Patterning the developing nervous system in the mouse has been proposed to depend on two separate sources of signals, the anterior visceral endoderm (AVE) and the node or organizer. Mutation of the winged-helix gene HNF3beta leads to loss of the node and its derivatives, while mutation of the homeobox gene Otx2 results in loss of head structures, apparently at least partially because of defects in the AVE. To investigate the potential genetic interactions between the two signaling centers, we crossed Otx2+/- and HNF3beta+/- mice and found that very few Otx2+/-;HNF3beta+/- double heterozygous mutants survived to weaning. Normal Mendelian ratios of genotypes were observed during gestation, but more than half the double heterozygotes displayed a severe anterior patterning phenotype that would be incompatible with postnatal survival.
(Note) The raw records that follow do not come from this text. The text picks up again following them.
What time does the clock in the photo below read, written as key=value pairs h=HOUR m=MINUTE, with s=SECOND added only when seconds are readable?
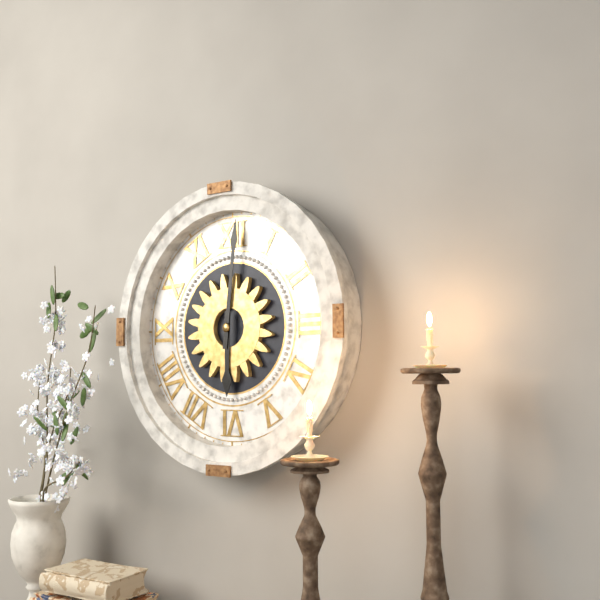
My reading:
h=6 m=1
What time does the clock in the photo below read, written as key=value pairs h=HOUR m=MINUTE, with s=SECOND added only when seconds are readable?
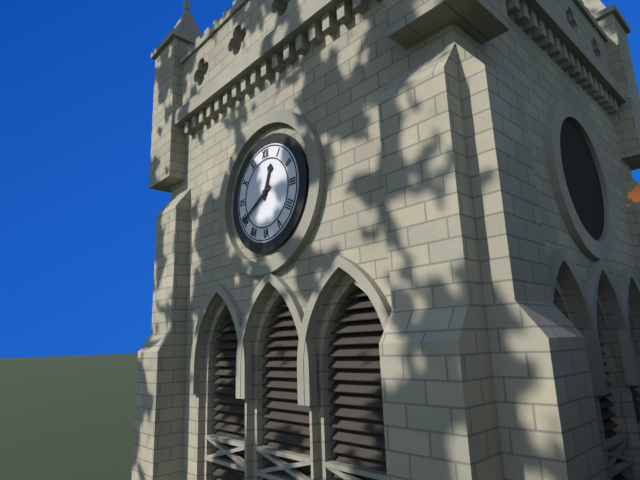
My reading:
h=12 m=40
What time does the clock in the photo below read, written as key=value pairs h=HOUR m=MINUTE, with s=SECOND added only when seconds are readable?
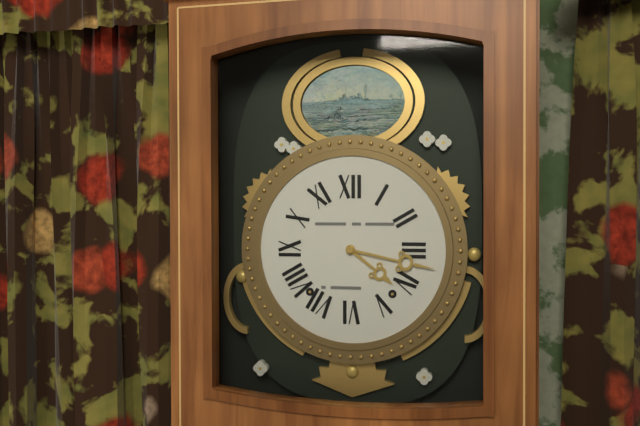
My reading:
h=4 m=17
The phenotype was characterized by varying degrees of holoprosencephaly, cyclopia with proboscis-like structures, and anterior forebrain truncations. Regional marker analysis revealed that ventral forebrain structures of Otx2+/-;HNF3beta+/- mutant embryos were most severely affected. Shh expression was completely absent in the anterior region of Otx2+/-;HNF3beta+/- embryos, suggesting that Otx2 and HNF3beta genetically interact, directly or indirectly, to regulate Shh expression in the anterior midline. In addition, the forebrain truncations suggest an involvement of both genes in anterior patterning, through their overlapping expression domains in either the AVE and/or the prechordal mesoderm.